I got this question from a reader who told me “well, I understand clearly that with the law of attraction, in term of relationships, sometimes when we don’t love ourselves enough, we can attract the bad boy, but does that also apply to friendship? Is there a risk of attracting the wrong friends? I feel, since a few months, that is since I am working on myself, not comfortable at all with some of my relationships. Is it the change that frightens them, or is it my personality that bothers them the most? I’m not sure exactly what’s happening”.

So, to answers those two questions, first of all, yes, of course you attract the friends that you think you deserve, as in love. It is more or less the same for friendships, it is more or less the same for work relations also. At work, you will attract people that, in fact, vibrate on the same frequencies as you. When you are negative, you attract negative people and so, when you are positive, you attract people increasingly positive. What is interesting is that – it happens in most cases – when people are doing a work on themselves, they begin to work on the law of attraction, using my method or really taking classes to get better and really have a positive life, have a fullfiling life, well there are two things that happen. Either, the people that were negative around them disappear, do not give signs of life – it is kinda strange, but it happens; suddenly, phew, they evaporate – or they will, of course, there will be clashes. Why? Because the other has not change, so therefore the other expects that your personality, your way of being stays the same as before.

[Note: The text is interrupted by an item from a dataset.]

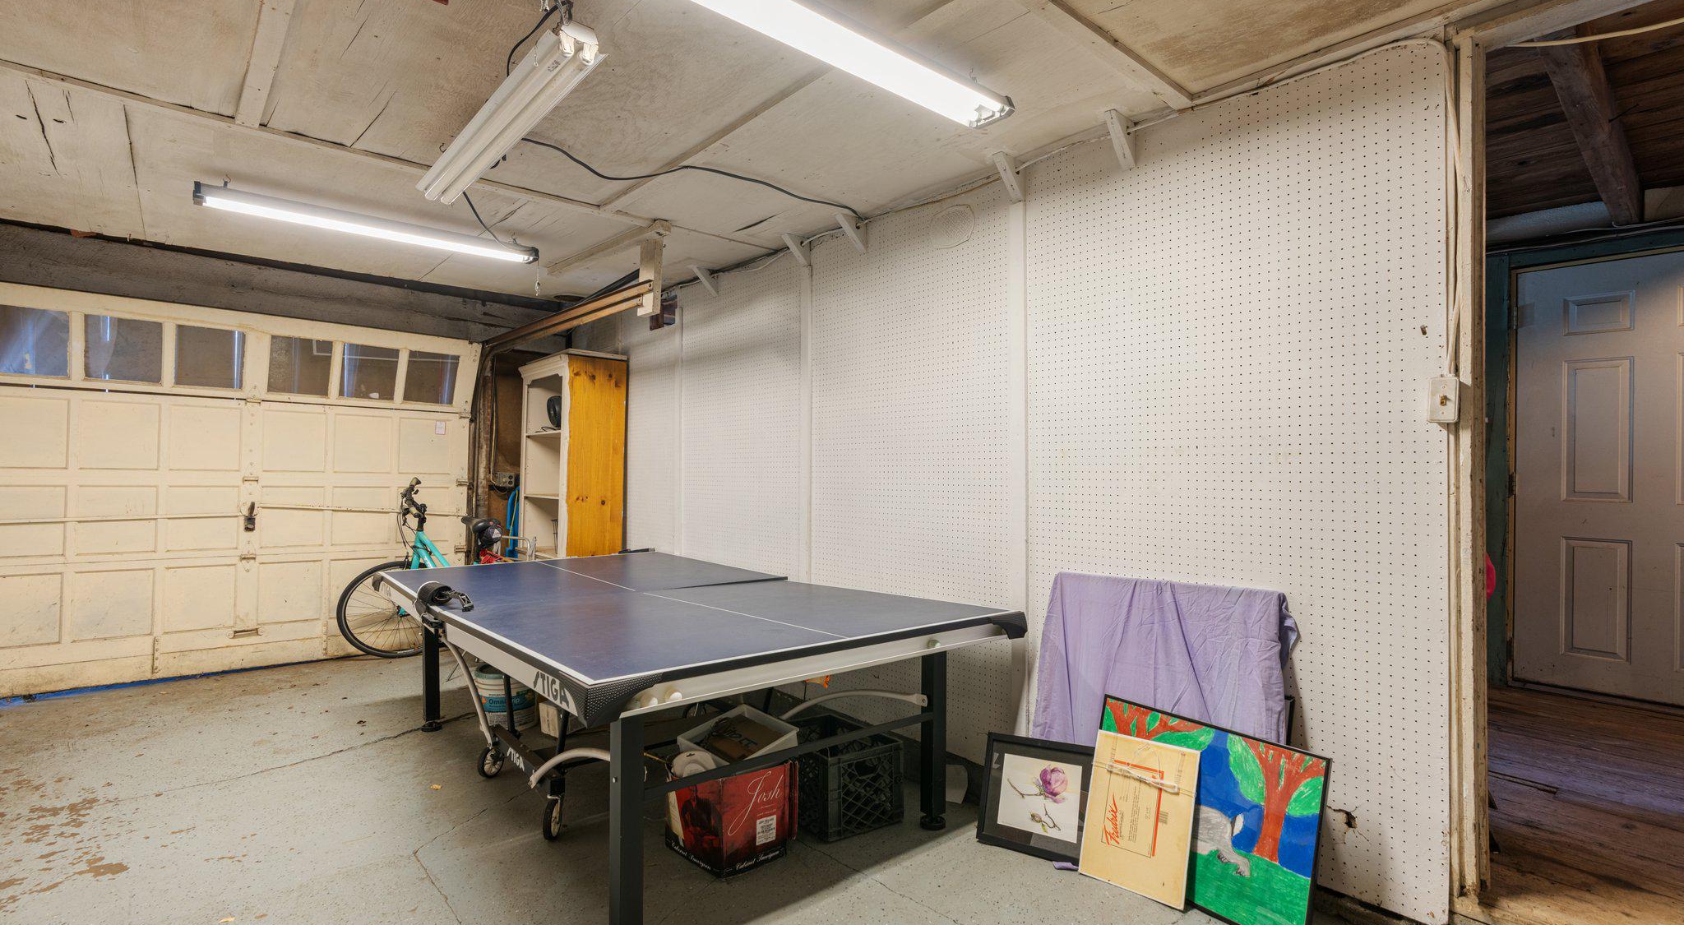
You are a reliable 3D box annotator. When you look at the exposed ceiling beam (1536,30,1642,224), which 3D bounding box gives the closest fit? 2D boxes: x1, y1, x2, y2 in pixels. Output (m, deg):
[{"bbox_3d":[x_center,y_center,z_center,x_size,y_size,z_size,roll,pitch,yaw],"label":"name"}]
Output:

So, they do not understand that suddenly you are becoming a positive person, they are not longer able, in fact, to identify with your way of being.

So, effectively, often, we lose a lot – we don’t lose in fact, our relations change when we improve. I was going to say “we lose people”, but we do not lose anyone because we never had them in the beginning. But, actually, there are relations that change. So, we must expect that, and then, we are not able anymore to be in negative environments; it is also a thing that happens when we love ourselves more and more, when our self-esteem raises, when our self-love raises, increases, we are not able to be in some negative ambiences anymore, we are not able to be treated negatively, we accept much less unacceptable actions, indeed, that we accepted previously because we didn’t have the courage to say what we thought. So, we have more courage to say that it doesn’t suit us. And then, of course, sometimes, to some people, it doesn’t make sense to say that it doesn’t suit – so then, there, for sure, they will go.

There, I hope it helps to answer this question. So, it is not your personality that bothers them – maybe it simply bothers them because you have now become positive and they remained as they were. There! Thank you for your question and I wish you the best in everything!